• WORK TASK: Using the line that has "#### Виртуализация" as the starting point, print each line to the end of the material below word for word. Add no other lines.
___
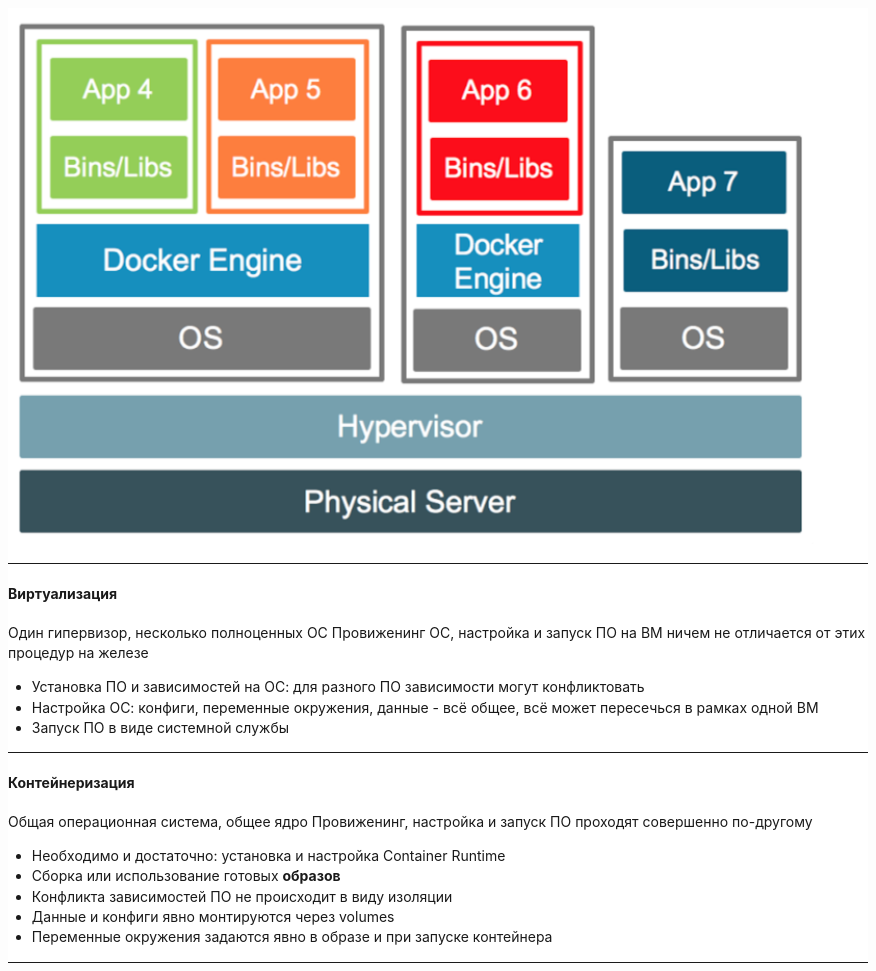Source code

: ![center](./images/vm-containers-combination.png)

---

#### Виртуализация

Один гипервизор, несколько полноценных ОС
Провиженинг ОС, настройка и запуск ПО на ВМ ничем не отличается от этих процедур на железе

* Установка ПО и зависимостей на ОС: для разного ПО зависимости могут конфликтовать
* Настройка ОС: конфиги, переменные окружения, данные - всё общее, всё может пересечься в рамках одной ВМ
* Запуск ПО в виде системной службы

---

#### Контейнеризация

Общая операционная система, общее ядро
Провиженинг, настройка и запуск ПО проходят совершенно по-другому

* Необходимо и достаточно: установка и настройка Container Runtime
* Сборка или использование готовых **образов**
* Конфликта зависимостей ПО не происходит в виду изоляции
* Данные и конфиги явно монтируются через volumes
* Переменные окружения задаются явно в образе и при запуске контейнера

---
___
• EXERCISE RESPONSE:
#### Виртуализация

Один гипервизор, несколько полноценных ОС
Провиженинг ОС, настройка и запуск ПО на ВМ ничем не отличается от этих процедур на железе

* Установка ПО и зависимостей на ОС: для разного ПО зависимости могут конфликтовать
* Настройка ОС: конфиги, переменные окружения, данные - всё общее, всё может пересечься в рамках одной ВМ
* Запуск ПО в виде системной службы

---

#### Контейнеризация

Общая операционная система, общее ядро
Провиженинг, настройка и запуск ПО проходят совершенно по-другому

* Необходимо и достаточно: установка и настройка Container Runtime
* Сборка или использование готовых **образов**
* Конфликта зависимостей ПО не происходит в виду изоляции
* Данные и конфиги явно монтируются через volumes
* Переменные окружения задаются явно в образе и при запуске контейнера

---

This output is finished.